- [Extrait du document]:
Trump roule des mécaniques dans les rues de Washington
20 Minutes avec AFP
Publié le 22/08/2026 à 12h34 • Mis à jour le 22/08/2026 à 12h56
Après le MMA, place à la course automobile. Un sport tout aussi cher au cœur de Donald Trump, qui s’offrira dimanche un tour de piste, avant une course inédite à Washington. L’événement bouclera cet été de célébration des 250 ans des Etats-Unis, dont le président est à la fois le metteur en scène et le premier rôle.
Les festivités avaient été lancées le 14 juin par le fameux tournoi de MMA organisé à la Maison-Blanche, qui coïncidait avec les 80 ans de Donald Trump. Cette fois, la compétition, le « Freedom 250 Grand Prix », sera l’occasion pour le dirigeant républicain d’agiter le drapeau vert pour donner le coup d’envoi. Surtout, il conduira sa voiture blindée prénommée « The Beast » (la bête)… Un spectacle à son image.
Une course au cœur de la capitale
L’événement est géré par les organisateurs du championnat d’IndyCar, la discipline phare du sport automobile aux Etats-Unis, souvent comparée à la F1 mais qui possède ses propres caractéristiques et dont la course la plus célèbre est les 500 miles d’Indianapolis.

- [Données enregistrées]:
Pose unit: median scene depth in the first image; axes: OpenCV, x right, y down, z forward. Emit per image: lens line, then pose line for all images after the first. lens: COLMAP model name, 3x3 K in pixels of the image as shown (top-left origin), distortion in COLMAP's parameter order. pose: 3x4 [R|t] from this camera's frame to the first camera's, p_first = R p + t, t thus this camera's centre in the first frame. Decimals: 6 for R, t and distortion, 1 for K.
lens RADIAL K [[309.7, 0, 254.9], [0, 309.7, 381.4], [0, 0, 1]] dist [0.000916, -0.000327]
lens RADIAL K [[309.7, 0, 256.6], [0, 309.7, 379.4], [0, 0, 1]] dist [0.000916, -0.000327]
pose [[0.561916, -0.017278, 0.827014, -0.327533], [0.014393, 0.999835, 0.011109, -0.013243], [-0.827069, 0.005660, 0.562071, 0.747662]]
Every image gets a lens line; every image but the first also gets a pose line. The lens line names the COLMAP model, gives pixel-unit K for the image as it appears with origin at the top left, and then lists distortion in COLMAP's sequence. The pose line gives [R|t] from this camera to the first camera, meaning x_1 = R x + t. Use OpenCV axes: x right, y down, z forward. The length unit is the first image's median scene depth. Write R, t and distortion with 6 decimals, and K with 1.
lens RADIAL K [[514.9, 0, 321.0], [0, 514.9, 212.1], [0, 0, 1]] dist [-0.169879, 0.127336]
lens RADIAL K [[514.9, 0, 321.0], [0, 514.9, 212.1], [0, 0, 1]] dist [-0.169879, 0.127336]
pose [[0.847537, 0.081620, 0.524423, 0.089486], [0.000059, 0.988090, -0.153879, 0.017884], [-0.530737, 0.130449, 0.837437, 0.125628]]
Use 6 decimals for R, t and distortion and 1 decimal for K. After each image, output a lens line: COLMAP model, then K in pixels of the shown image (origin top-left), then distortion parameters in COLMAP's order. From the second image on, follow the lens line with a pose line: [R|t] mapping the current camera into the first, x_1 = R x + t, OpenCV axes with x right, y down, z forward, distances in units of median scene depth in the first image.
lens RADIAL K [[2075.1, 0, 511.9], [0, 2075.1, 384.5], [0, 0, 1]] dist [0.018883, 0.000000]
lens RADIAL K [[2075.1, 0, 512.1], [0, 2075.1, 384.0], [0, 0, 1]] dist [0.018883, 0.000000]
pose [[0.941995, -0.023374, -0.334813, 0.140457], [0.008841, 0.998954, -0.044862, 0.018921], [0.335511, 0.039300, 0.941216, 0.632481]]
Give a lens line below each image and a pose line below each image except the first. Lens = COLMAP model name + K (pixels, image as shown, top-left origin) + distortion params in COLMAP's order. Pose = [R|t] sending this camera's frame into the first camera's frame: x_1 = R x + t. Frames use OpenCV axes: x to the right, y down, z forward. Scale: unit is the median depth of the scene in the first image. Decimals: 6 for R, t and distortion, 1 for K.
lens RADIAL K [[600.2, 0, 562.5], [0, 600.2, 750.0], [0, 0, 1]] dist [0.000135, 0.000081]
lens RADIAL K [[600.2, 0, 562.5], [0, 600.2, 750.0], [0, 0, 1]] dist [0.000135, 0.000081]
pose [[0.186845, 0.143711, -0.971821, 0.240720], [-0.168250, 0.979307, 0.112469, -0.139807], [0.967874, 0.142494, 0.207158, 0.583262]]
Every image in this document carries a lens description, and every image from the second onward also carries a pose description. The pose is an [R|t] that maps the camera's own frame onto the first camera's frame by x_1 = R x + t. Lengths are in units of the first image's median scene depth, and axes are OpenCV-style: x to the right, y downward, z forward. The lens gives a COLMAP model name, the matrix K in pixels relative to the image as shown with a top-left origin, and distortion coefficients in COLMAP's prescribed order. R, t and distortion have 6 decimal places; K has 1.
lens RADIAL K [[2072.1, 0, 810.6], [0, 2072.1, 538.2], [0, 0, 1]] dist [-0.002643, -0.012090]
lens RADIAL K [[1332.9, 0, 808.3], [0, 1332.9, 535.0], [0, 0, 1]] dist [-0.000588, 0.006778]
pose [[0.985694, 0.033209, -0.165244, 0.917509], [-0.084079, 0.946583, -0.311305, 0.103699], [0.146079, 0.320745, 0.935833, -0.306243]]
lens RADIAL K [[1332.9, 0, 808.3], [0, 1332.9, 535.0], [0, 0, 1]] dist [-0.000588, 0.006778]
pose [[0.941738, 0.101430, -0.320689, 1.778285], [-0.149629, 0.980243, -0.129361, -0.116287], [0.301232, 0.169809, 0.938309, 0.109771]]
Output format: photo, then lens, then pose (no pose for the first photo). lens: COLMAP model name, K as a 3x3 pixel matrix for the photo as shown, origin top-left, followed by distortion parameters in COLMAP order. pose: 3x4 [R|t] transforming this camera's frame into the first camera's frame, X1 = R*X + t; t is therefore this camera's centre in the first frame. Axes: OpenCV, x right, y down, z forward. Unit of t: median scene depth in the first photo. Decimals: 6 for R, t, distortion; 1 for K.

- [Liste des tâches]:
(A) Reproduisez le passage de l'article qui commence aux mots « Les festivités avaient » et se termine après « à son image. », en substituant « limousine blindée » à « voiture blindée ».
(B) D'après l'article, à quelle date le tournoi de MMA de la Maison-Blanche a-t-il lancé les festivités ?
Le matériel provient d'une source distincte de celle de l'article.

- [Réponses par tâche]:
(A)
Les festivités avaient été lancées le 14 juin par le fameux tournoi de MMA organisé à la Maison-Blanche, qui coïncidait avec les 80 ans de Donald Trump. Cette fois, la compétition, le « Freedom 250 Grand Prix », sera l’occasion pour le dirigeant républicain d’agiter le drapeau vert pour donner le coup d’envoi. Surtout, il conduira sa limousine blindée prénommée « The Beast » (la bête)… Un spectacle à son image.

(B) Le 14 juin.